European supermarkets stop selling Brazil beef over deforestation links

An aerial view shows cattle on a deforested plot of the Amazon near Porto Velho, Rondonia State, Brazil August 14, 2020. REUTERS/Ueslei Marcelino

SAO PAULO/AMSTERDAM,  (Reuters) – Six European supermarket chains, including two owned by Dutch firm Ahold Delhaize and a Carrefour subsidiary, said yesterday they would stop selling some or all beef products from Brazil due to links with destruction of the Amazon rainforest.

The pledges ranged from supermarket chain Lidl Netherlands, which committed to stop selling all beef originating in South America starting in 2022, to more focused decisions to halt sales of certain corned beef or beef jerky products.

Many of the products affected are linked to the world’s largest meatpacker, JBS SA.

The boycotts are in response to an investigation by Brazilian publication Reporter Brasil that alleged JBS indirectly sourced cows from illegally deforested areas, in a scheme known as “cattle laundering.”

This occurs when cattle raised on an illegally deforested plot of land are sold to a legitimate farm before sale to a slaughterhouse, to hide its origin https://www.reuters.com/investigates/special-report/brazil-deforestation-cattle.

JBS told Reuters it has zero tolerance for illegal deforestation and has blocked more than 14,000 suppliers for failing to comply with its policies.

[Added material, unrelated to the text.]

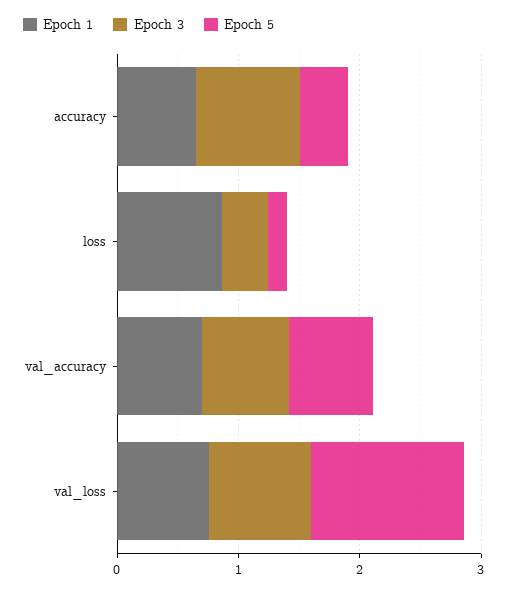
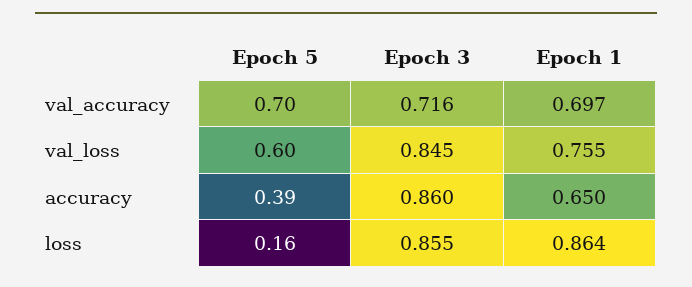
Epoch 3, loss: 0.4 -> 0.855
Epoch 5, val_loss: 1.2 -> 0.6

The company said monitoring indirect suppliers – the ones before the final seller to the slaughterhouse – is a challenge for the entire sector, but that JBS will institute a system capable of doing so by 2025.

The Brazilian meatpacker said that Reporter Brasil’s research mentioned only five out of 77,000 direct JBS suppliers and that those suppliers met the company’s policies at the time of purchase.

Deforestation in Brazil’s Amazon, the world’s largest tropical rainforest, has soared since right-wing President Jair Bolsonaro took office in 2019 and rolled back environmental protections. He has said he aims for more farming and mining to lift the region out of poverty.

Deforestation hit a 15-year high in 2021 with an area larger than the U.S. state of Connecticut being cleared.

Most of the denuded land is used for cattle ranching.

Among other commitments, Ahold Delhaize’s subsidiary Albert Heijn, the largest supermarket chain in the Netherlands, will stop sourcing beef from Brazil entirely.

An Albert Heijn spokesperson told Reuters that the company currently sells only a handful of corned beef and beef jerky with Brazilian origins each week.

Auchan France will also remove beef jerky products linked to JBS from its shelves. Carrefour Belgium and Delhaize supermarkets will stop selling Jack Link’s brand beef jerky.

JBS and Jack Link’s have a joint venture that produces jerky. Jack Link’s did not respond to a request for comment.

J Sainsbury Plc’s Sainsbury’s UK will stop sourcing its store brand corned beef from Brazil, but said that 90% of its beef is already sourced from the Britain and Ireland.